Apesar do muito que tem trazido a público, o autor insiste em chamar magnum opus à monografia regiana que lhe editei, precisamente, há 40 anos. De facto, o livro foi publicado em Lisboa, em Novembro de 1976, na defunta Arcádia, onde eu era director editorial. E como os livros fazem amigos, nós e as nossas famílias ficámos amigos para sempre. Mais tarde, o autor actualizou-o e acrescentou-lhe um prefácio, no qual contou a pré- história da primeira edição, em termos tão generosos para comigo que me deixaram confundido.
Porém, não sei se concordo inteiramente com o autor, quando chama magnum opus regiano àquele livro de 1976. Para mim, é o conjunto da sua obra, fecunda e vária, que o ergue à nossa admiração. Aliás, mesmo quando regressa ao escritor de Vila do Conde e Portalegre, o infatigável Eugénio Lisboa nunca se repete, como se pode verificar, por exemplo, nas suas múltiplas intervenções do centenário e nos seus textos de apoio aos volumes do Círculo de Leitores e da INCM.
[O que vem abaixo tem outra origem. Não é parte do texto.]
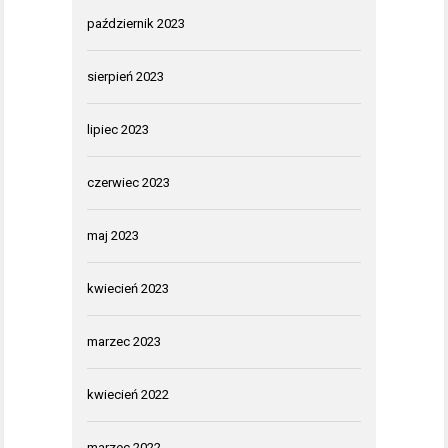
październik 2023
sierpień 2023
lipiec 2023
czerwiec 2023
maj 2023
kwiecień 2023
marzec 2023
kwiecień 2022
marzec 2022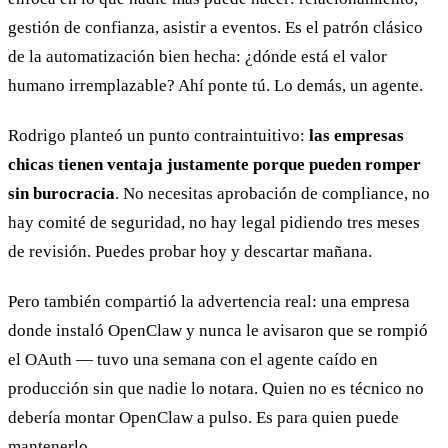
gestión de confianza, asistir a eventos. Es el patrón clásico
de la automatización bien hecha: ¿dónde está el valor
humano irremplazable? Ahí ponte tú. Lo demás, un agente.
Rodrigo planteó un punto contraintuitivo:
las empresas
chicas tienen ventaja justamente porque pueden romper
sin burocracia
. No necesitas aprobación de compliance, no
hay comité de seguridad, no hay legal pidiendo tres meses
de revisión. Puedes probar hoy y descartar mañana.
Pero también compartió la advertencia real: una empresa
donde instaló OpenClaw y nunca le avisaron que se rompió
el OAuth — tuvo una semana con el agente caído en
producción sin que nadie lo notara. Quien no es técnico no
debería montar OpenClaw a pulso. Es para quien puede
mantenerlo.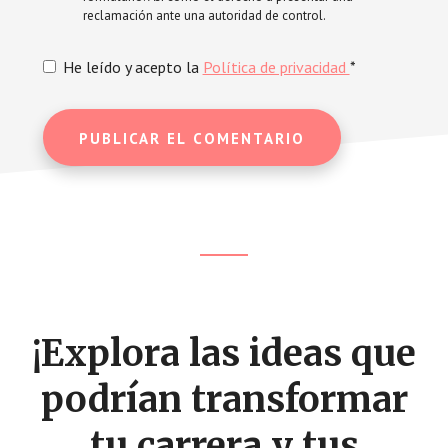
reclamación ante una autoridad de control.
He leído y acepto la
Política de privacidad
*
Footer
CTA
¡Explora las ideas que
podrían transformar
tu carrera y tus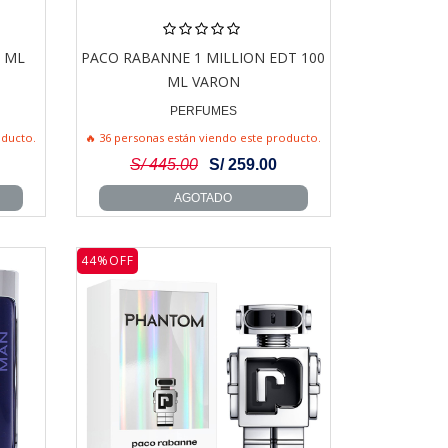
0 ML
PACO RABANNE 1 MILLION EDT 100
ML VARON
PERFUMES
oducto.
🔥 36 personas están viendo este producto.
S/ 445.00
S/ 259.00
AGOTADO
44%OFF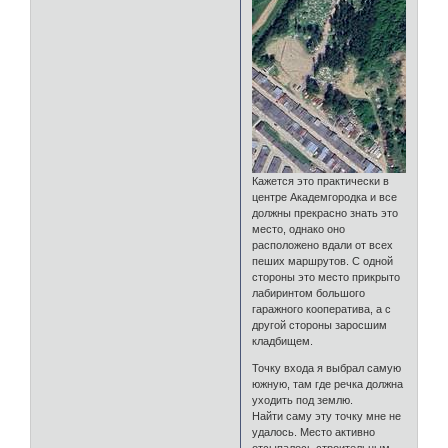
Кажется это практически в
центре Академгородка и все
должны прекрасно знать это
место, однако оно
расположено вдали от всех
пеших маршрутов. С одной
стороны это место прикрыто
лабиринтом большого
гаражного кооператива, а с
другой стороны заросшим
кладбищем.
Точку входа я выбрал самую
южную, там где речка должна
уходить под землю.
Найти саму эту точку мне не
удалось. Место активно
отсыпалось строительным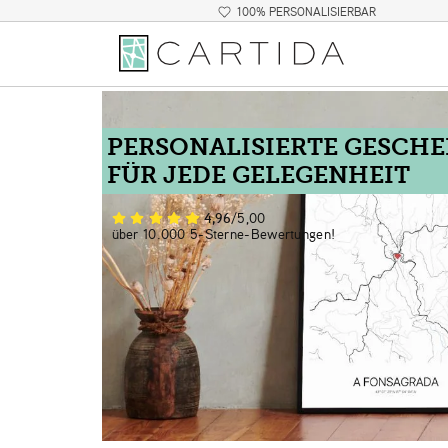
100% PERSONALISIERBAR
PERSONALISIERTE GESCH
FÜR JEDE GELEGENHEIT
4,96
/5,00
über 10.000 5-Sterne-Bewertungen!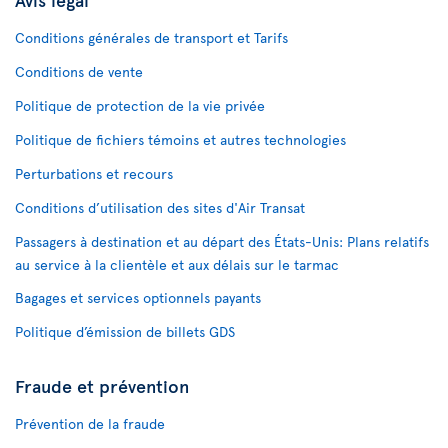
Conditions générales de transport et Tarifs
Conditions de vente
Politique de protection de la vie privée
Politique de fichiers témoins et autres technologies
Perturbations et recours
Conditions d’utilisation des sites d'Air Transat
Passagers à destination et au départ des États-Unis: Plans relatifs
au service à la clientèle et aux délais sur le tarmac
Bagages et services optionnels payants
Politique d’émission de billets GDS
Fraude et prévention
Prévention de la fraude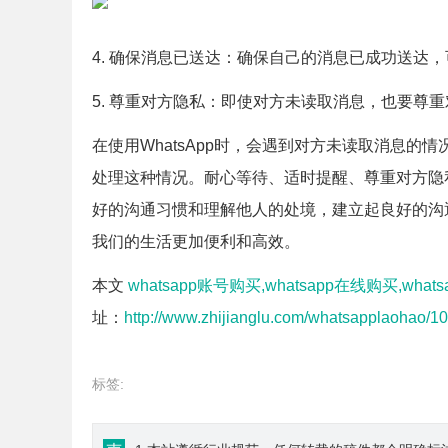
4. 确保消息已送达：确保自己的消息已成功送达，
5. 尊重对方隐私：即使对方未读取消息，也要尊
在使用WhatsApp时，会遇到对方未读取消息
处理这种情况。耐心等待、适时提醒、尊重对方隐
好的沟通习惯和理解他人的处境，建立起良好的沟通
我们的生活更加便利和高效。
本文
whatsapp账号购买,whatsapp在线购买,wha
址：
http://www.zhijianglu.com/whatsapplaohao/10
标签: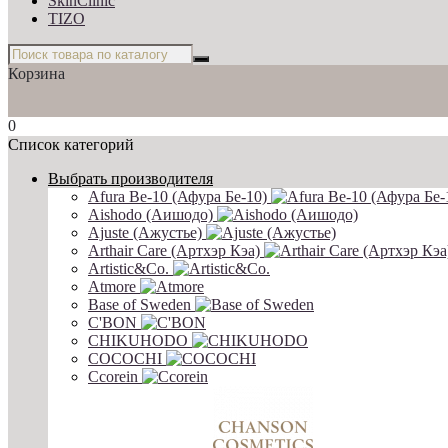
SkinСlinic
TIZO
Корзина
0
Список категорий
Выбрать производителя
Afura Be-10 (Афура Бе-10)
Aishodo (Аишодо)
Ajuste (Ажустье)
Arthair Care (Артхэр Кэа)
Artistic&Co.
Atmore
Base of Sweden
C'BON
CHIKUHODO
COCOCHI
Ccorein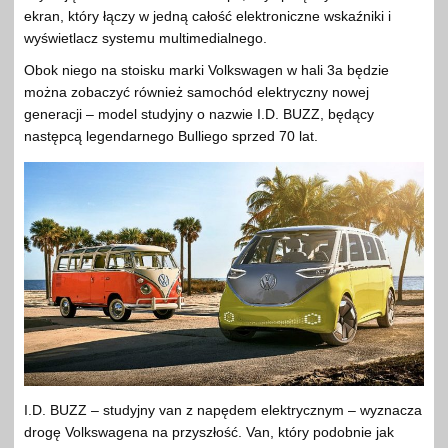
ekran, który łączy w jedną całość elektroniczne wskaźniki i
wyświetlacz systemu multimedialnego.
Obok niego na stoisku marki Volkswagen w hali 3a będzie
można zobaczyć również samochód elektryczny nowej
generacji – model studyjny o nazwie I.D. BUZZ, będący
następcą legendarnego Bulliego sprzed 70 lat.
I.D. BUZZ – studyjny van z napędem elektrycznym – wyznacza
drogę Volkswagena na przyszłość. Van, który podobnie jak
Eugénio Lisboa qualifica a monografia de 1976, no tal prefácio da segunda edição, como «uma inequívoca obra de atenção», aquela prolongada e obstinada atenção que representa «a maior homenagem que um estudioso pode prestar ao autor estudado». Empenhado admirador da obra de Régio, Eugénio Lisboa é reconhecido como o seu mais lúcido analista. Mas eu talvez preferisse dizer: como o seu mais inspirado intérprete musical.
Magnum opus regiano, o livro de 1976? Por muito que tal cognome lisonjeasse o seu editor de então, concordar com o autor seria como tentar eleger a melhor das várias, belíssimas, mas sempre diferentes interpretações das sinfonias de Tchaikovsky, sob a batuta criativa e empolgante do maestro Valery Gergiev, à frente da Mariinsky Orchestra.
Lisboa, 31-12-2016, JMM
1 - Jorge M. Martins, natural de Lisboa, doutorado em Sociologia da Comunicação e da Cultura pelo ISCTE, membro da Academia Portuguesa da História, foi editor, professor universitário, consultor de empresas, membro da Comissão Nacional da UNESCO e presidente do Instituto Português do Livro e das Bibliotecas. Algumas obras: Marketing do Livro (1999), Patrimónios Mundiais com Selo Português (2003), Profissões do Livro (2005) e vários volumes da série anual Portugal em Selos.